Kartini: Educate the Javanese


Ditulis pertama kali tahun 2006

Saya menulis tentang “perempuan” di sebuah buletin kampus tahun 2001. Tulisan berjudul “Perempuan di Timur, Perempuan di Barat” itu berkisah tentang Kartini yang saya ambil dari buku Sarinah (karya Bung Karno), dan pemikiran perempuan muslim-Amerika, Lois Lamya Al-Faruqi. Tulisan itu menghadirkan dua pemikiran yang berbeda: Kartini (yang hidup di aristokrasi Jawa, awal abad 20) sangat menginginkan pendidikan Barat dan feminisme, sedangkan Lois (yang hidup di liberalisme Amerika, akhir abad 20) mengecam feminisme yang kerap kali menimbulkan ketidakseimbangan sosial di Amerika. Hari ini saya menulis lagi tentang Kartini, tanpa Lois.

Kartini lahir di Jepara, Jawa Tengah, 21 April 1879. Rentang hidupnya pendek: dia meninggal ketika usianya 25 tahun. Hidup di lingkungan aristokrat, Kartini memperoleh kesempatan mengenyam pendidikan Belanda hingga umur 12 tahun. Dengan kemampuan bahasa Belanda yang bagus, Kartini belajar banyak hal dari “Barat”: buku-buku sastra dan majalah dibacanya untuk memberikan diskursus mengenai arti modernisme, feminisme dan kebebasan berpikir.

Kartini memiliki dua sahabat korespondensi: JH Abendanon dan istrinya Rosa Abendanon. Abendanon, yang ketika itu menjabat Menteri Kebudayaan, Agama dan Kerajinan Hindia Belanda, menyusun dan menyunting surat-surat Kartini. Tahun 1911, Abendanon menerbitkan surat-surat Kartini itu dalam sebuah buku berjudul Door Duisternis Tot Licht (Habis Gelap Terbitlah Terang).

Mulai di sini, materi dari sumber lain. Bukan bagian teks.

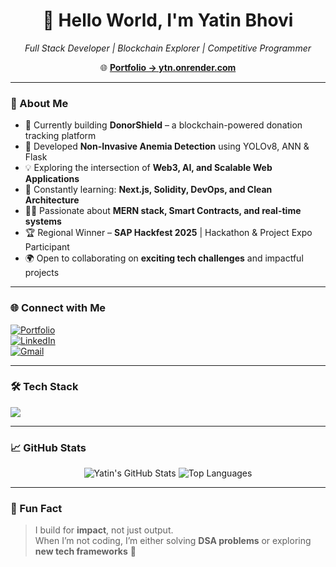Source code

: <h1 align="center">👋 Hello World, I'm Yatin Bhovi</h1>

<p align="center"><em>Full Stack Developer | Blockchain Explorer | Competitive Programmer</em></p>

<p align="center">🌐 <a href="https://ytn.onrender.com/" target="_blank"><b>Portfolio → ytn.onrender.com</b></a></p>

---

### 🚀 About Me

- 🔭 Currently building **DonorShield** – a blockchain-powered donation tracking platform  
- 🧪 Developed **Non-Invasive Anemia Detection** using YOLOv8, ANN & Flask  
- 💡 Exploring the intersection of **Web3, AI, and Scalable Web Applications**  
- 🧠 Constantly learning: **Next.js, Solidity, DevOps, and Clean Architecture**  
- 👨‍💻 Passionate about **MERN stack, Smart Contracts, and real-time systems**  
- 🏆 Regional Winner – **SAP Hackfest 2025** | Hackathon & Project Expo Participant  
- 🌍 Open to collaborating on **exciting tech challenges** and impactful projects  

---

### 🌐 Connect with Me  

[![Portfolio](https://img.shields.io/badge/-Portfolio-000000?style=for-the-badge&logo=vercel&logoColor=white)](https://ytn.onrender.com/)  
[![LinkedIn](https://img.shields.io/badge/-LinkedIn-0077B5?style=for-the-badge&logo=linkedin&logoColor=white)](https://linkedin.com/in/yatin-bhovi-85b63126a/)  
[![Gmail](https://img.shields.io/badge/-Email-D14836?style=for-the-badge&logo=gmail&logoColor=white)](mailto:yatinbhovi144@gmail.com)  

---

### 🛠 Tech Stack  

<p align="left">
  <img src="https://skillicons.dev/icons?i=html,css,js,react,nodejs,express,mongodb,nextjs,java,cpp,python,git,vscode,solidity" />
</p>

---

### 📈 GitHub Stats  

<p align="center">
  <img src="https://github-readme-stats.vercel.app/api?username=07Yatin&show_icons=true&theme=github_dark" alt="Yatin's GitHub Stats" />
  <img src="https://github-readme-stats.vercel.app/api/top-langs/?username=07Yatin&layout=compact&theme=github_dark" alt="Top Languages" />
</p>

---

### 🧩 Fun Fact  

> I build for **impact**, not just output.  
> When I’m not coding, I’m either solving **DSA problems** or exploring **new tech frameworks** 🚀  


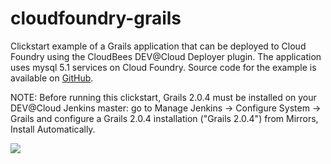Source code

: cloudfoundry-grails
===================

Clickstart example of a Grails application that can be deployed to Cloud Foundry using the CloudBees DEV@Cloud Deployer plugin. The application uses mysql 5.1 services on Cloud Foundry.
Source code for the example is available on [GitHub](https://github.com/SpringSource/cloudfoundry-samples.git).

NOTE: Before running this clickstart, Grails 2.0.4 must be installed on your DEV@Cloud Jenkins master: go to Manage Jenkins -> Configure System -> Grails and configure a Grails 2.0.4 installation ("Grails 2.0.4") from Mirrors, Install Automatically.

<a href="https://grandcentral.cloudbees.com/?CB_clickstart=https://raw.github.com/mqprichard/cloudfoundry-grails/master/clickstart.json"><img src="https://d3ko533tu1ozfq.cloudfront.net/clickstart/deployInstantly.png"/></a>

Sosok Kartini mengundang kontroversi: (1) Kartini mengalami dilematis secara etnologis: satu sisi, ia mengecam budaya Jawa yang terlampau formal, yang menghalalkan poligami (karena didukung aturan Islam), yang menghambat kemajuan perempuan; namun di sisi lain, setelah menikah (dan menjadi istri ke-4), ia berangsur-angsur toleran terhadap adat Jawa-nya, menerima keberadaannya dimadu; (2) Kartini tak pernah berjuang sambil membopong senjata: alasan ini yang digunakan untuk mereduksi sosok Kartini (dan penetapan 21 April sebagai Hari Kartini); perjuangan pemikiran seolah-olah lebih dihargai ketimbang perjuangan fisik; (3) surat-surat Kartini kehilangan nafas liberalnya karena telah di-edit oleh pemerintah Belanda (naskah aslinya pun, konon, tak pernah ditemukan lagi); (4) Kartini berbicara untuk ruang lingkup orang Jawa saja, bukan Indonesia. Ide-idenya di-nasionalisasikan karena mengandung sesuatu yang universal.

Terlepas dari kontroversi itu, saya sendiri kagum terhadap terjemahan tulisan Kartini berjudul Educate the Javanese (judul asli: Geef den Javaan Opvoeding). Educate the Javanese adalah satu bab dalam buku Door Duisternis tot Licht. Penerjemahnya, Jean Taylor, menilai bahwa (1) tulisan Kartini tidak radikal, namun mencerahkan dan sangat tak lumrah untuk jaman itu, (2) baru tahun 1904, Kartini mulai bisa memprediksi mengenai sosok perempuan jaman sekarang yang mampu berkarir, berumah tangga dan bermanfaat bagi masyarakat sekaligus, (3) tulisan Educate the Javanese memberikan pengetahuan mengenai kehidupan masyarakat Hindia Belanda di pergantian abad, dan representasi Kartini sebagai perempuan pertama yang berpendidikan Barat. Dalam tulisan itu, Kartini termasuk penulis yang tak bertele-tele, metodis dan rasional. Inti dari tulisan itu: Kartini ingin perempuan Jawa dididik lebih tinggi supaya cerdas, Kartini ingin pendidikan tinggi itu diberikan dalam bahasa Belanda, Kartini ingin buku-buku Belanda diterjemahkan ke dalam bahasa Jawa juga, dan banyak lagi lainnya. Sangat menggugah!